A su juicio, el ordenamiento jurídico dominicano continúa enfocado principalmente en delitos tradicionales, mientras las nuevas modalidades delictivas evolucionan con rapidez.
“El siglo XXI ha traído retos completamente distintos y hacen falta herramientas para perseguir este tipo de delitos”, expresó.
El desafío ya no es solo castigar
Aunque los abogados coinciden en que el nuevo Código Penal representa un avance al sancionar la difusión de contenido manipulado, consideran que el país enfrenta un nuevo desafío: desarrollar un marco jurídico que regule expresamente el uso malicioso de la inteligencia artificial.
Entienden que tecnologías como la clonación de voz, los deepfakes y otras herramientas de generación de contenido requieren reglas específicas que permitan investigar, tipificar y sancionar estas conductas con mayor precisión, sin depender únicamente de interpretaciones amplias de la legislación vigente.
Sobre los deepfakes

Los deepfakes son videos, audios o imágenes creados o alterados con inteligencia artificial para que parezcan completamente reales. Esta tecnología puede hacer que una persona aparente decir o hacer algo que nunca ocurrió, mediante la imitación de su rostro, gestos o voz con un alto nivel de precisión.

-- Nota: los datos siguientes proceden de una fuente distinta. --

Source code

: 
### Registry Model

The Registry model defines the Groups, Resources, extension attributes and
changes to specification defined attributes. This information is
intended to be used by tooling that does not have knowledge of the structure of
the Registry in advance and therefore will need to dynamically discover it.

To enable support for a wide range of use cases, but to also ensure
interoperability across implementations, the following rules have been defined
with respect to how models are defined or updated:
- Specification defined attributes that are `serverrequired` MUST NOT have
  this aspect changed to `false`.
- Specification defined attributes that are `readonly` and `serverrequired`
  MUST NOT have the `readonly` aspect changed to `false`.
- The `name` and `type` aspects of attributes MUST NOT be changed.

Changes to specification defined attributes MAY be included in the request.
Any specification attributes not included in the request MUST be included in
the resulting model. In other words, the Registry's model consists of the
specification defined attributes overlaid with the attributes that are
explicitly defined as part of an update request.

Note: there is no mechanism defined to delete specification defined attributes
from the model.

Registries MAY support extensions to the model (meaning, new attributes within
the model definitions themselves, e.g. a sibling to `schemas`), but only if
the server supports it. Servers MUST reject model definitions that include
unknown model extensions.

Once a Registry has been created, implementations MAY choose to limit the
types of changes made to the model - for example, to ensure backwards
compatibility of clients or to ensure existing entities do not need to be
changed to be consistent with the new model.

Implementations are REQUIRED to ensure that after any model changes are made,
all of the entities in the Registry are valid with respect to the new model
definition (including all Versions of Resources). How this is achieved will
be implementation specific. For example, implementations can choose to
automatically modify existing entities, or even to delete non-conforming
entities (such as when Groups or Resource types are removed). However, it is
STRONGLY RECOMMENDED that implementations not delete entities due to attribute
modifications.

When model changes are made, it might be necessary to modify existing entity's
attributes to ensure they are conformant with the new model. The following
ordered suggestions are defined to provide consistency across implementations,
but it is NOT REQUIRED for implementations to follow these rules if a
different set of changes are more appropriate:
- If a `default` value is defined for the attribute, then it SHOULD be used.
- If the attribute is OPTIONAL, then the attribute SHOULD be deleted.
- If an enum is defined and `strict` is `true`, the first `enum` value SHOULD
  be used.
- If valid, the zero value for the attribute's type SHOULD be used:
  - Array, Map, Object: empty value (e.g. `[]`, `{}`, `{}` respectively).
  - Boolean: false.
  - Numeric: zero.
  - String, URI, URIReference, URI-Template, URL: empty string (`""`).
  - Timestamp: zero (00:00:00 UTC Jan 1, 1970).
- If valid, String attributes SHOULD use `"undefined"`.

Aunque esta herramienta también tiene usos legítimos en la industria del entretenimiento y la producción audiovisual, su mayor preocupación radica en el potencial para difundir desinformación, cometer fraudes, afectar la reputación de personas o manipular la opinión pública. Por ello, los deepfakes se han convertido en uno de los principales desafíos de la era digital.
Los expertos recomiendan actuar con cautela antes de creer o compartir un contenido viral. Revisar la fuente original, verificar si el audio coincide con el movimiento de los labios, prestar atención a detalles como expresiones faciales, iluminación o movimientos poco naturales y consultar medios confiables son algunas de las medidas que ayudan a identificar posibles manipulaciones realizadas con inteligencia artificial.